I think another part of what we do is that women are educated about what’s happening. I want women to make the best choices for their pregnancy and for their birth, so whenever it’s possible for them to make a decision and choose what happens, as long as it’s a safe option, I want them to choose what’s best for them and not tell them what to do.
How do you build up the trust with someone about something so personal?
One thing that I miss doing because I do a lot more administrative duties is that I don’t get as much of an opportunity to meet as many women before they come to the hospital. We have six sites where we have prenatal care and we try to keep the same midwives at those sites so women can develop a relationship with the midwife they’re seeing prenatally.

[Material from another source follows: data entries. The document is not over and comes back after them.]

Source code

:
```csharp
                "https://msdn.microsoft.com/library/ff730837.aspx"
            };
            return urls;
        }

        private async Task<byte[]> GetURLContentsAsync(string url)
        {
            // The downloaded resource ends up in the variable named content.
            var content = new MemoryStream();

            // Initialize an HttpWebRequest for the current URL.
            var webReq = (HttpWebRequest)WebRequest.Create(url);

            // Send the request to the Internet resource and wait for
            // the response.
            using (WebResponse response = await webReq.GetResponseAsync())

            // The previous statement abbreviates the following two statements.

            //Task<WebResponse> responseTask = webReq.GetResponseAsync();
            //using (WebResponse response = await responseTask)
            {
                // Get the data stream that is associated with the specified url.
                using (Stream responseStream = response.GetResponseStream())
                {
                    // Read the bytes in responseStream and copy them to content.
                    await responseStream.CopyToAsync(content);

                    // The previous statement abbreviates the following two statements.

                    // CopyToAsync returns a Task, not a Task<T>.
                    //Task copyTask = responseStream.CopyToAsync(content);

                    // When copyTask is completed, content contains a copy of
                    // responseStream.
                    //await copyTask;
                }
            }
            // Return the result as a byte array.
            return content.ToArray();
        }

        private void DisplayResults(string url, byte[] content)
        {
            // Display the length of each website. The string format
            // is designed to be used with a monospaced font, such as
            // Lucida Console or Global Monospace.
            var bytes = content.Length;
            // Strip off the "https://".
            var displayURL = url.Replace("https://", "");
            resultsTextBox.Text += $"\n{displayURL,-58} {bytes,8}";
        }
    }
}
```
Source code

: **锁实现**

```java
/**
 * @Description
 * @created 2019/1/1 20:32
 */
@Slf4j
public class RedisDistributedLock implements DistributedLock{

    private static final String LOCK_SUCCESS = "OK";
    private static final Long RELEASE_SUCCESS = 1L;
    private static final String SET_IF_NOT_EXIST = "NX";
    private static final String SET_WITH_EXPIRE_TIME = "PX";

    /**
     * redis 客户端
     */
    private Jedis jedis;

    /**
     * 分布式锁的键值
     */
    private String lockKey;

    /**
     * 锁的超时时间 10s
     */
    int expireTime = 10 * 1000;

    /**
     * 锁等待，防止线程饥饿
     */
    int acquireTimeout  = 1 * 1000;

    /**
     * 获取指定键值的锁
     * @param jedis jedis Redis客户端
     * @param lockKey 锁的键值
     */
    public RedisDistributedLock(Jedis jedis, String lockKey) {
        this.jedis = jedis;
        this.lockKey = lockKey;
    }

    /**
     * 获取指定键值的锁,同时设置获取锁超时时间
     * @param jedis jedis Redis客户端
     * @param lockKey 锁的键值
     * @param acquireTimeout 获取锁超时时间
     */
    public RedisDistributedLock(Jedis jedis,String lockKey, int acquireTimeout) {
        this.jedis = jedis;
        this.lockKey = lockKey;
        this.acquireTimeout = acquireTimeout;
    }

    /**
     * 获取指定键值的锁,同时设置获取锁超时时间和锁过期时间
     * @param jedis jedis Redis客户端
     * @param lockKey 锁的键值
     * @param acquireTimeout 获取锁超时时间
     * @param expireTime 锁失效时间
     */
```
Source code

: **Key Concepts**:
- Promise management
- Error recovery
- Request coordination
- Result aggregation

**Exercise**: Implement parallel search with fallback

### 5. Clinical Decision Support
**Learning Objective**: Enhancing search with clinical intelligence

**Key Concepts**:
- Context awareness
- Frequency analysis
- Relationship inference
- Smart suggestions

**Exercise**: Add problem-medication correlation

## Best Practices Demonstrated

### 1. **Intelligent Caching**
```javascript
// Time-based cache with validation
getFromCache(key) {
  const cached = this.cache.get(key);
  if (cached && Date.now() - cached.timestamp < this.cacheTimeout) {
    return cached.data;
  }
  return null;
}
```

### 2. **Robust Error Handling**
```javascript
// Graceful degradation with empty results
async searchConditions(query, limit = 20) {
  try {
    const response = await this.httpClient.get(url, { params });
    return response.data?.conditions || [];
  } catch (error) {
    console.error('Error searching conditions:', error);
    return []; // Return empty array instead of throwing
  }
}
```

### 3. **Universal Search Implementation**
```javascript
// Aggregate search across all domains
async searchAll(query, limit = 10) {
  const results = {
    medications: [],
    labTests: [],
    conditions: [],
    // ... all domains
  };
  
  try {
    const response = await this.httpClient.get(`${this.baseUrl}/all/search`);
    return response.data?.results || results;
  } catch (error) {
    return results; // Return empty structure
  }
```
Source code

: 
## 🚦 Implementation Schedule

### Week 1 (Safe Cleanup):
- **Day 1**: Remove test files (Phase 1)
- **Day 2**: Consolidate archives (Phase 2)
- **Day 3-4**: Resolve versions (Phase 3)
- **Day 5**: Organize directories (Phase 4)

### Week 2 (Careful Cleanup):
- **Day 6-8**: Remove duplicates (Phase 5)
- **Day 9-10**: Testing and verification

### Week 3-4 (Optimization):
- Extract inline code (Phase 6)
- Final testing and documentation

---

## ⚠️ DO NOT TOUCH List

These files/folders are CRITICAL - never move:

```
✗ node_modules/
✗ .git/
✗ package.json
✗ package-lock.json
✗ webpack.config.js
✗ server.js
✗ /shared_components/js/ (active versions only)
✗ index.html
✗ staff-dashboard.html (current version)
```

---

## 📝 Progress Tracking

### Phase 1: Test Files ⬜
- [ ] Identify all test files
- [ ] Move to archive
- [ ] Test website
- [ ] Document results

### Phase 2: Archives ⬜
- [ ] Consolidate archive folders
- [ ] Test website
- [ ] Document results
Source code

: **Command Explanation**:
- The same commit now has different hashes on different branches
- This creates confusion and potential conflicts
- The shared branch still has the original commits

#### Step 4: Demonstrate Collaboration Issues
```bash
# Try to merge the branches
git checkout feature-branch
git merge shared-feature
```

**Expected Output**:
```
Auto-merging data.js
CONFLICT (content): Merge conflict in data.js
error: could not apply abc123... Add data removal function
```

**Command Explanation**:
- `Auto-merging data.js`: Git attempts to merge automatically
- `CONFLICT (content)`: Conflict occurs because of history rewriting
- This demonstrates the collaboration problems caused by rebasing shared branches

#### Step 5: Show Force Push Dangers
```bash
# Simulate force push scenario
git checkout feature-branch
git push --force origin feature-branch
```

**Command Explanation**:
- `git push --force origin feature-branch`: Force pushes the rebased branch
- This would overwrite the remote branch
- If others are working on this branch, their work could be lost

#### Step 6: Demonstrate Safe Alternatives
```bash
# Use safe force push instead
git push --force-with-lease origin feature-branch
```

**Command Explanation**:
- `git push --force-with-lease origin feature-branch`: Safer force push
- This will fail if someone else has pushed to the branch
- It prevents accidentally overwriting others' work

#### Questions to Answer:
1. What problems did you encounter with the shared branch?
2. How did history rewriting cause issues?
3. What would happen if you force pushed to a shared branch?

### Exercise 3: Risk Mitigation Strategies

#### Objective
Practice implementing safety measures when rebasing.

They’re not necessarily the person that’s going to be there when they give birth because we do 12-hour shifts. What’s very important is that we all share the philosophy. We all practice with the same guidelines, because when we add people, they are going to practice with the same philosophy. I want to know, that at the end of my 12-hour shift, if somebody is in labor, that they are going to manage with the same philosophy that I would’ve used, that they’re not going to suddenly change things.
How has midwifery endured?
Midwives have been around for centuries, for a long time, since the Bible. In most countries midwives are still the primary birth attendants (though) there are certainly physicians. In the United States, initially there were a lot of midwives, then physicians took over birth, there were a lot of changes and birth moved into hospitals, and there were a lot of good things that came out of that.
It also pushed midwifery to make it seem like it was a fringe element. Then in the last 40 years, we’ve created more official education programs and certification and we are part of the mainstream now. There are still midwives who do home births and there a lot of people who still think that everyone who is a midwife does home births but now there are so many of us, it’s less of an issue. People are not surprised to have a midwife. There’s a big practice at Kaiser, at the Navy, in North County delivering at Tri-City Hospital, at Palomar.
Do you have children?
No I don’t.
Do women ever ask you if you have kids?
I definitely get asked. I tell them what I know about what is normal and what things are going to feel like from what I can imagine and what I’ve seen. I think I can relate to it better than a male who has never had a baby but it’s never really been an issue.
Do you feel challenged in those moments where you can’t relate to the physical sensations?
Probably when I first started I did a little bit but now that I’ve done it so much and I have enough friends that I can say to, “No, really, tell me exactly, what did it feel like?” and from what lots of patients have told me, I feel like I know enough. One of my mentors, she also didn’t have kids, and I asked her, “Do you feel like that challenges you?” and she said, “Having had either a good or bad birth experience yourself can affect what you expect (for) your patients’ birth experiences.” I have no preconceived notion based on my own experience on what they should or shouldn’t choose for their own labor, how they should cope. I just have my professional experience of being with women, so I think it may be a benefit.
What’s the most rewarding part of the job?
The mom getting to hold her baby for the first time. It’s after going through all the months of growing a baby, giving birth to a baby and working really hard in labor — you don’t call it labor because it’s easy — and just to see her and all the family see the baby for the first time, is worth more than anything. We get to be a part of somebody’s miracle every day.